> [SELECTED PASSAGE]:
AWS Solutions Architect Associate Certification

Designing for Reliability

Turning up Reliability on Application Integration

Welcome to this lesson on enhancing reliability in application integration services. In this guide, we explore how various AWS services—such as Auto Scaling, Load Balancers, API Gateway, AppFlow, messaging systems, and orchestration tools—work together to create highly resilient architectures.


Auto Scaling and Application Load Balancers

Auto Scaling automatically launches new instances when failures occur, ensuring that your system remains resilient during disruptions. Although an auto scaling group might appear to have a single endpoint (the load balancer), the Application Load Balancer (ALB) is actually a virtual service comprised of multiple devices. It efficiently distributes traffic across instances, ensuring continuous availability even if one or more instances fail.

The image explains AWS autoscaling, showing a diagram of an AWS cloud setup with an application load balancer and auto-scaling groups across availability zones. It also includes a graph illustrating capacity adjustments throughout the week.

Auto Scaling not only replaces failed instances but also evenly distributes instances across multiple Availability Zones (AZs). Note that enabling cross-zone load balancing is crucial for even connection distribution. For example, without cross-zone load balancing, you might see connection counts like 8.3, 8, or 12.5 per zone instead of a consistent value (e.g., 10-10).

The image explains how Auto Scaling can ensure reliability for a company's EC2 instances behind an Application Load Balancer, listing methods such as launching new instances, distributing across zones, caching content, and enabling health checks.

In addition, Auto Scaling improves resiliency during traffic surges by launching instances on-demand. By placing a load balancer between clients and services, it decouples components, buffering the system against potential failures.

The image explains how Auto Scaling can improve the resiliency of a web tier on EC2 instances by handling traffic spikes, distributing instances, caching content, and setting up scheduled scaling actions.

Auto Scaling also integrates with load balancers to ensure that even minimal auto scaling groups are automatically replenished when instances are replaced, maintaining system loose coupling.

The image presents a question about how Auto Scaling can help decouple components in a system with EC2 instances and an Application Load Balancer, offering four options: using multiple smaller Auto Scaling groups, distributing instances across Availability Zones, caching content in Amazon ElastiCache, and enabling ELB health checks for ASG instances.

When cross-zone load balancing is enabled, connections are uniformly distributed across zones, further enhancing overall resiliency.

The image illustrates the concept of autoscaling with a comparison between cross-zone load balancing disabled and enabled, showing how connections are distributed across availability zones.


Load Balancers: Application, Network, and Gateway

Application Load Balancer (ALB)

Operating at layer 7, ALBs can abstract HTTP/HTTPS traffic and perform target group health checks to detect and replace unhealthy instances. They support multiple listeners and rules, which allows you to distribute traffic based on geography or URL path patterns.

The image shows a configuration screen for an Application Load Balancer, highlighting settings for health check protocol and path. It includes options for selecting the protocol and specifying a custom path for health checks.

> [TASK 1]:
From the AWS reliability lesson, extract the passage between "Turning up Reliability" and "highly resilient architectures.", inclusive.
> [TASK 2]:
Continue the AWS reliability lesson from the point where it stops.
The listing that comes next is separate material and has no connection to the AWS reliability lesson.

> [MATERIAL SHOWN]:
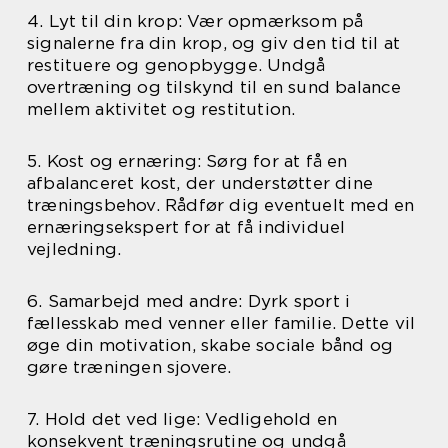
4. Lyt til din krop: Vær opmærksom på
signalerne fra din krop, og giv den tid til at
restituere og genopbygge. Undgå
overtræning og tilskynd til en sund balance
mellem aktivitet og restitution.
5. Kost og ernæring: Sørg for at få en
afbalanceret kost, der understøtter dine
træningsbehov. Rådfør dig eventuelt med en
ernæringsekspert for at få individuel
vejledning.
6. Samarbejd med andre: Dyrk sport i
fællesskab med venner eller familie. Dette vil
øge din motivation, skabe sociale bånd og
gøre træningen sjovere.
7. Hold det ved lige: Vedligehold en
konsekvent træningsrutine og undgå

> [ANSWER SPACE 1]:
Turning up Reliability on Application Integration

Welcome to this lesson on enhancing reliability in application integration services. In this guide, we explore how various AWS services—such as Auto Scaling, Load Balancers, API Gateway, AppFlow, messaging systems, and orchestration tools—work together to create highly resilient architectures.

> [ANSWER SPACE 2]:
For example, a Fintech company might use SSL termination at the ALB to decrypt TLS traffic, offloading backend servers and boosting overall performance and resiliency.

The image describes a scenario where a financial technology company is using an Application Load Balancer (ALB) for encrypted data transmission and backend server optimization, listing four ALB features to achieve these objectives.

ALBs also generate rich metrics (e.g., response times) via CloudWatch, enabling proactive monitoring of application availability across AZs.

The image shows a graph of target response times for an Application Load Balancer, displaying metrics like p50, p90, p99, and minimum response times over a selected period. Below the graph, there is a table listing these metrics with details such as namespace, dimensions, and statistics.

Furthermore, ALB access logs can be sent to S3 or CloudWatch Logs to capture critical data such as client IP addresses, request paths, and response codes for in-depth analysis and troubleshooting.

The image describes monitoring and logging options for an Application Load Balancer (ALB) in a global e-commerce platform, listing CloudWatch Metrics, CloudTrail Logs, Access Logs, and VPC Flow Logs as options.

When deployed across multiple AZs, integrating ALBs with Auto Scaling and ensuring cross-zone load balancing are essential practices to maintain availability and balanced routing.

The image presents a question about ensuring resiliency in an application load balancer across multiple availability zones, with four options: integrating with Auto Scaling, enabling sticky sessions, setting up multiple target groups, and configuring cross-zone load balancing.

Network Load Balancer (NLB)

Operating at the transport layer, Network Load Balancers are engineered for high performance and handle TCP, UDP, and TLS traffic efficiently. Their straightforward configurations include target group health checks on specified ports. While NLBs do not support path-based routing, they integrate seamlessly with Auto Scaling as reliable targets.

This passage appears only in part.